* [Exercise instructions]:
Could you copy every one of the items below word for word, leaving the pictures out of your answer?
+++
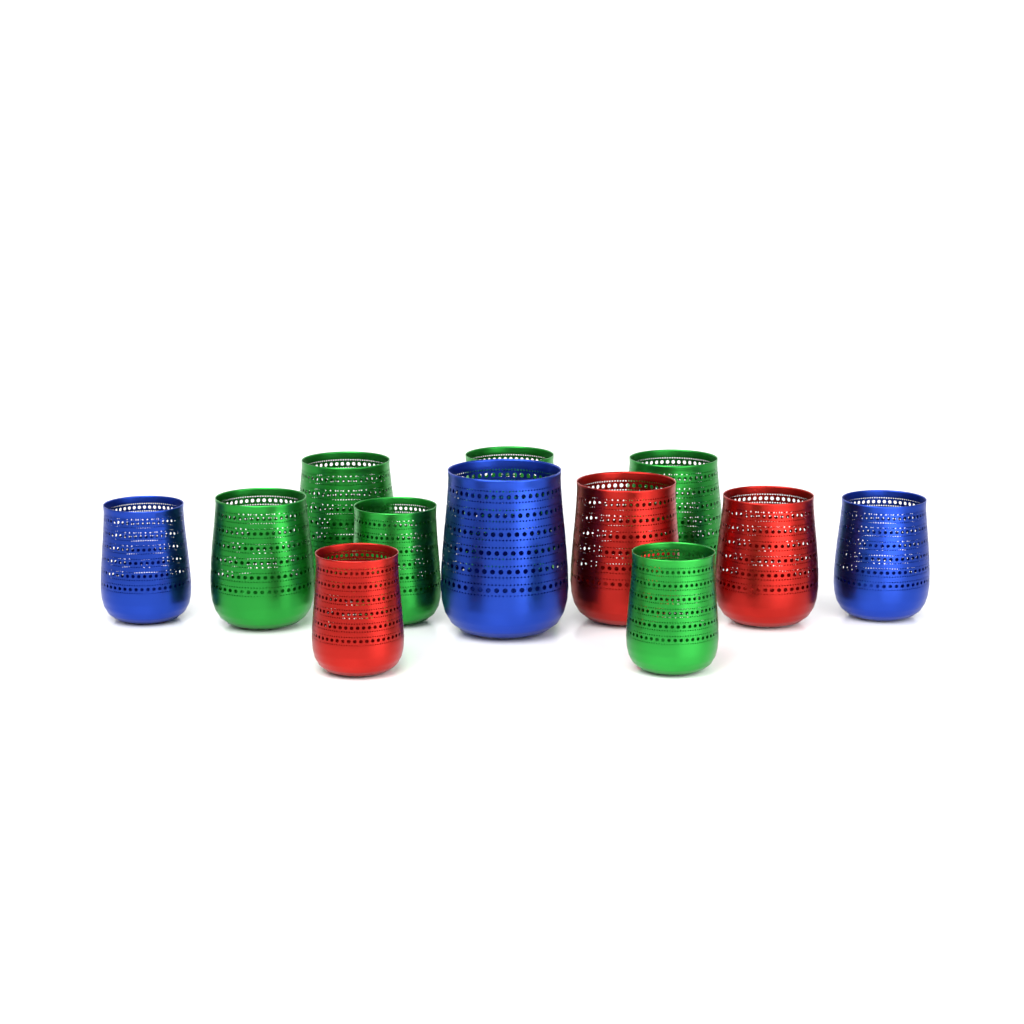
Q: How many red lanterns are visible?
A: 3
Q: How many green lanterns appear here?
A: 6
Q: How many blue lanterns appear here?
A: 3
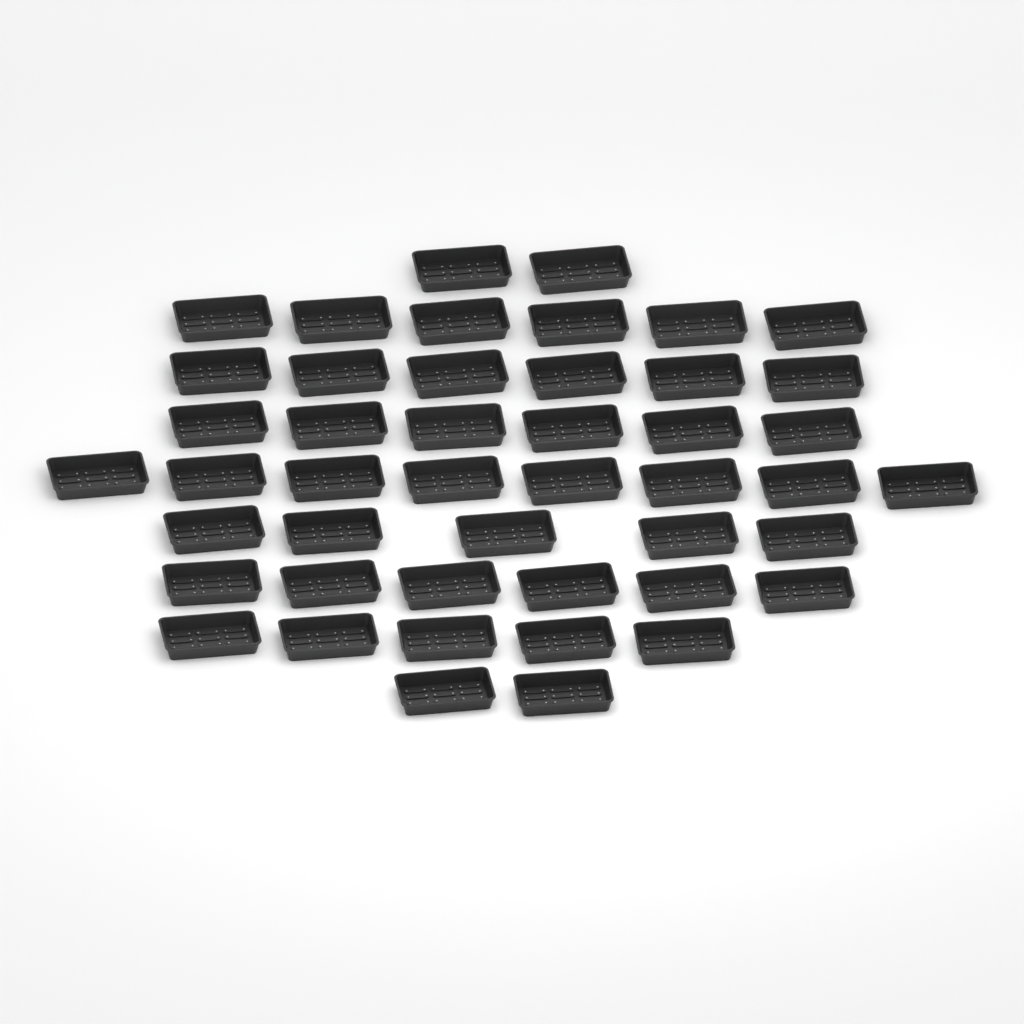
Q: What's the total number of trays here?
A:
+++
* [Written reply]:
Q: How many red lanterns are visible?
A: 3
Q: How many green lanterns appear here?
A: 6
Q: How many blue lanterns appear here?
A: 3
Q: What's the total number of trays here?
A:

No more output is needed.